My experience in the Roman Catholic Church mirrored my experience with American democracy. I kept making excuses for the actions of the pope and bishops, hoping for some glimmer of faith within them with which a man could unite and do battle against the barbarian and neo-pagan world. But at every turn, they were against the old Europe of the God-Man and for the New World Order of the barbarians and techno-barbarians. And that is a tragedy, but it is better to know that men whom you thought were allies are indeed your enemies than to have false friends at your back.

It has been rightly said of liberals that they make complex issues simple and simple issues complex. The issue of European identity is not complex. It is simple. Black barbarians have never shown the slightest capability of understanding the true Christianity.

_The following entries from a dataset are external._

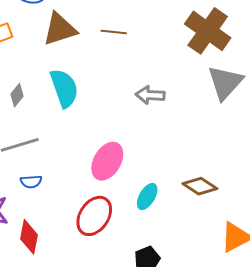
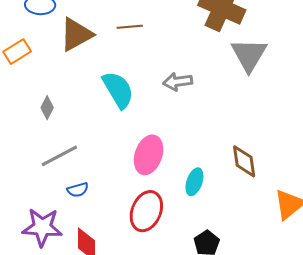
cyan semicircle: (64, 88) -> (118, 90), moved
brown diamond: (200, 186) -> (244, 161), turned 60

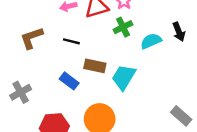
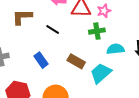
brown rectangle: (95, 66) -> (76, 61), moved
cyan trapezoid: (124, 77) -> (101, 73), moved

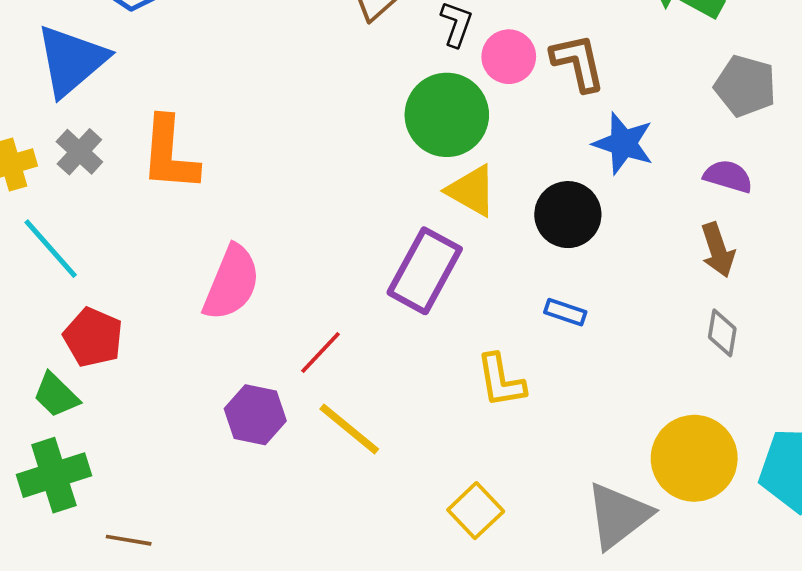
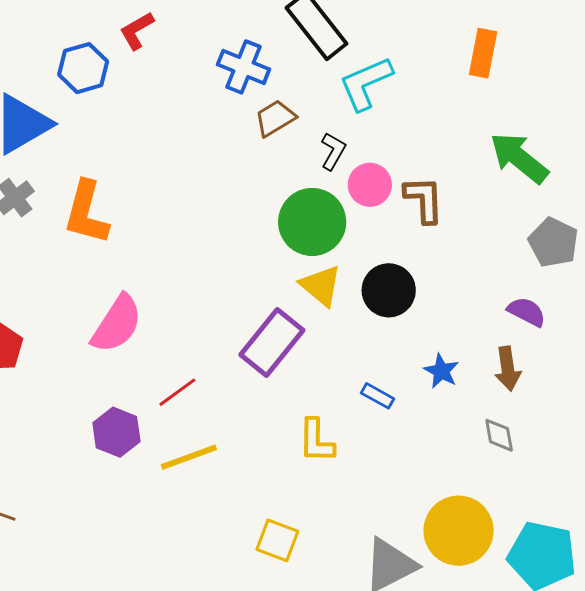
blue star: (623, 143) -> (441, 371), moved, size x0.7
black circle: (568, 215) -> (389, 290), moved
gray diamond: (722, 333) -> (499, 435), turned -30
yellow line: (349, 429) -> (189, 457), turned -70
yellow square: (476, 511) -> (277, 540), turned -36

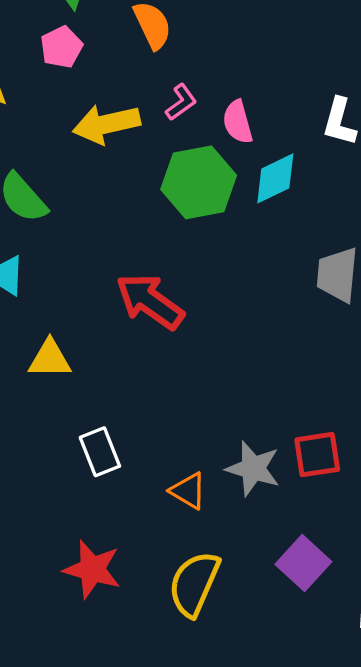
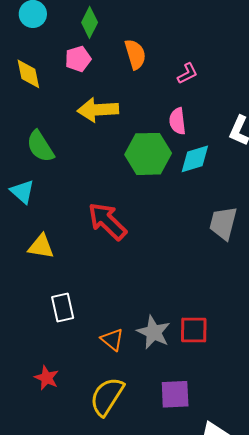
pink L-shape: (181, 102) -> (187, 73), moved
purple square: (303, 563) -> (175, 394), turned 36
red star: (92, 569) -> (47, 378), size x0.7

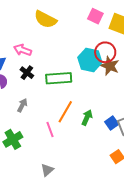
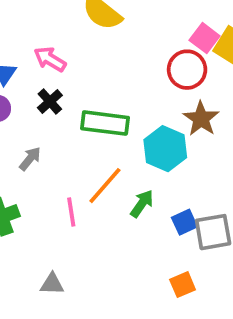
pink square: (95, 16) -> (205, 38), moved
red circle: (105, 52) -> (187, 70), moved
cyan hexagon: (90, 60) -> (165, 149), moved
gray triangle: (47, 170) -> (52, 284), turned 32

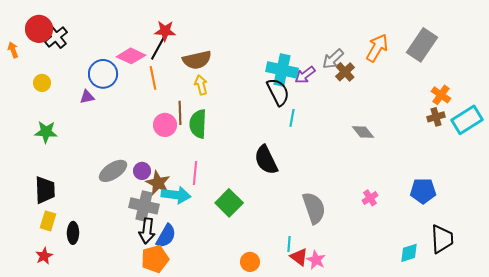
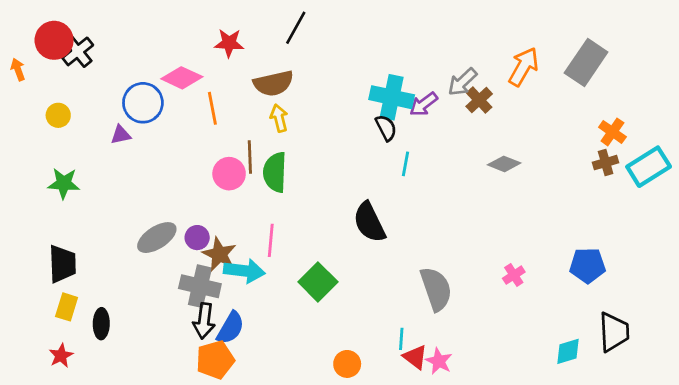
black line: (158, 48) -> (296, 28), moved
black semicircle: (278, 92) -> (386, 128), size x0.7
gray diamond: (363, 132) -> (504, 164), moved, turned -30

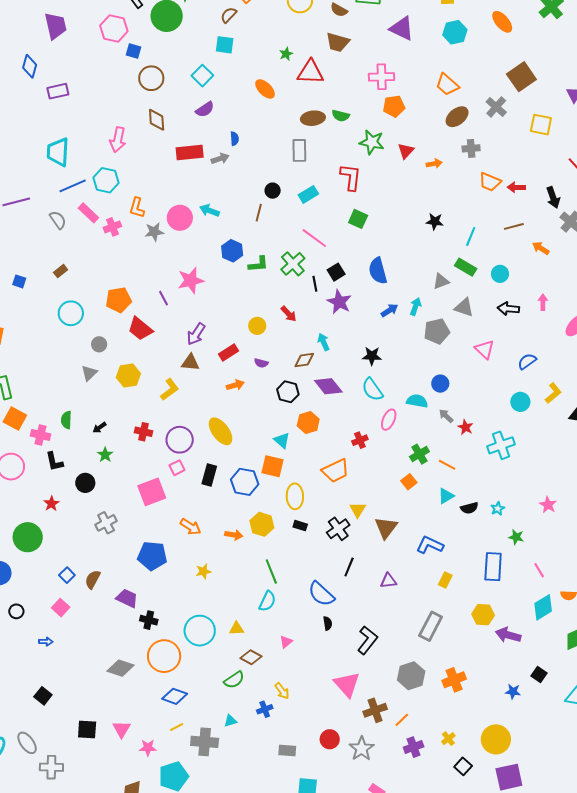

When they rule, they extinguish mercy and charity, and whether they profess voodoo or Christianity, the practice of their religion always results in barbarism. And the post-Christian technocrat has given us the barbarism of the machine. Under their rule, European man has suffered the same plight as laboratory rats. He has been dissected and then discarded.

It’s crystal clear now: good vs. evil. The Europe of Walter Scott and all the unsung, dauntless, Christian Harolds is our Europe. Our enemies are those who oppose its restoration. And those enemies are legion. But what choice is there? If we abandon Europe, we abandon Him. And that would truly be the unpardonable sin.

Of course we will never fight effectively against Satan if we hold back, afraid to fight, because we allow the false, outward piety of his minions to deceive us.
An evil soul producing holy witness
Is like a villain with a smiling cheek,
A goodly apple rotten at the heart.
O, what a goodly outside falsehood hath!
If we have hearts that still bleed at the thought of helpless Christian men and women being tortured by black barbarians, we will strike back against the barbarians, despite the protests of the man holding the mitre. And when George Bush turns his back on the white people at home and launches bombs on innocent civilians abroad, we should oppose him despite his ‘born again’ exterior. It is not confusing! If we still have hearts connected to Europe, when it was Europe, we will always instinctively strike back at Satan no matter what outward form he assumes. And now, when everything seems especially hopeless, is the time to strike back at Satan and his minions – for the logic of fairyland tells us that it is when hope seems nearly gone that “God’s relief by us is surely won.”